Conversations With Jewish Hippies

24 Jun

(Cross-posted on Frumsatire)

How come whenever I eat food at a kiddush, I invariably get a lecture from one of my Jewish hippy friends? As much as I try to steer the conversation to something else, these helpful folks continue trying to save me. Ever have one of these?

“Hey M-, Shabbat shalom. I noticed you’re eating a lot of cholent. You know, that’s carcinogenic.

“Hey- what? Cholent?”

“Yeah. It has trans fats and saturated fats all cooking together to give you cholesterol, heart disease, high blood pressure-”

“Please. Stop. Don’t tell me this while I’m eating. I don’t have a history of any of those things in my family. And I can always take Lipitor when the time comes.”

“Drugs? You’ll shoot yourself full of those chemicals that Big Pharma is stuffing down our throats? Just eat healthy and you won’t need to. You know for thousands of years people didn’t need drugs. All of a sudden, we’re all taking drugs and getting shot full of vaccinations and we have all these new problems.”

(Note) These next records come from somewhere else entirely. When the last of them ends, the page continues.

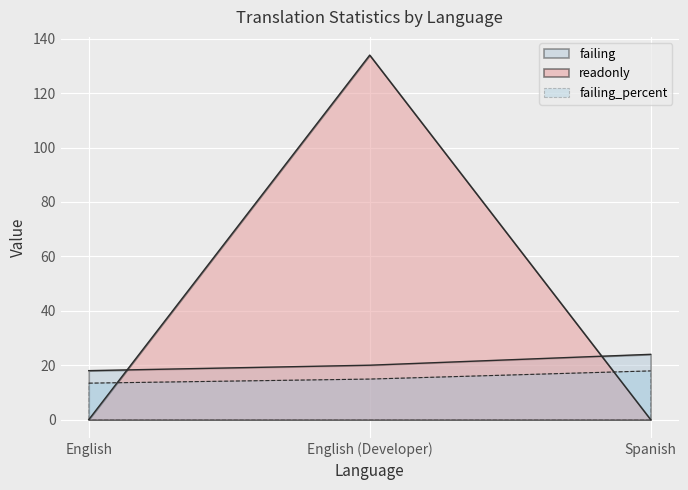

Does the chart display data point markers on the line(s)?

No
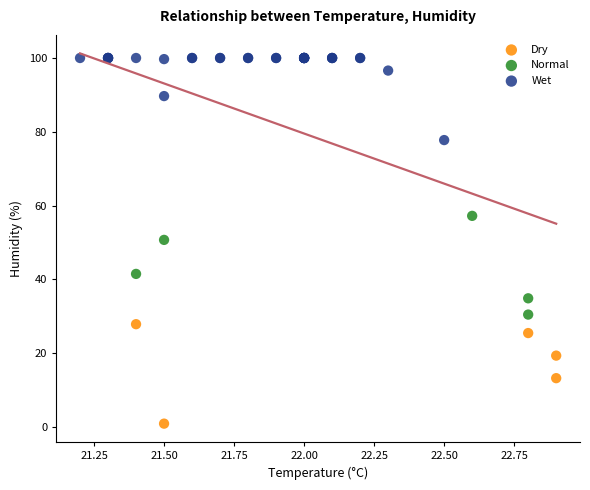

Which series contains the lowest Y value?

Dry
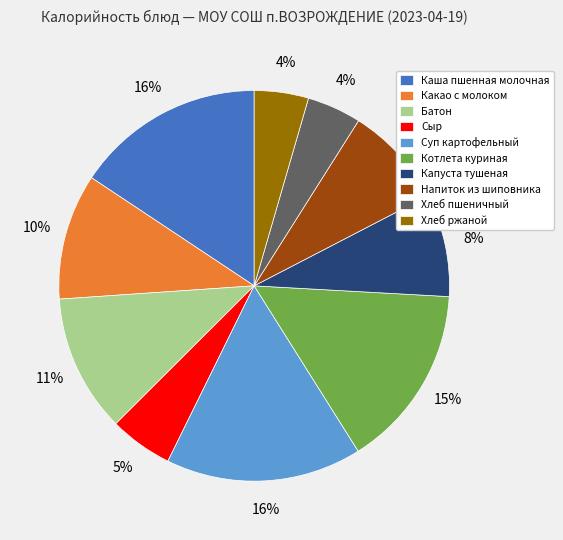

How many segments does this pie chart have?

10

“What are you even talking about? Nobody’s stuffing anything down my throat. And didn’t you do drugs for a while when you were a witch? Never mind- if I’m sick, I go to a doctor, do what he says and get better.”

“I’m not a witch anymore. And those drugs were natural. Anyhow- yeah, now you’re getting better, but in the long run, you’re making yourself sicker. How come we haven’t heard of Autism until recently? Why are we hearing about people getting cancer only recently?”

“Maybe because you don’t know any history. Ever hear of rampant childhood illnesses? No? That’s because evil Big Science took care of that. The plague? Pneumonia?”

“It’s not good to shoot yourself full of anti-biotics when you get a cold. You create super-diseases that can take over the world. Then scientists have to create super-drugs. Did you know that?”

“So what should I do?”

“Let your body take care of it. You can drink wheatgrass and Vitamin C juice to help. Nature can deal with natural illnesses. Your body is the most powerful cancer-fighting machine around.”

“I can’t believe you just said that. You know what, when the civilized world ends in a nuclear explosion and there are no more scientists around I’ll stop taking drugs and eating cholent. Of course, then I’ll be eating rats I catch in a repurposed toaster oven which probably isn’t very healthy either.”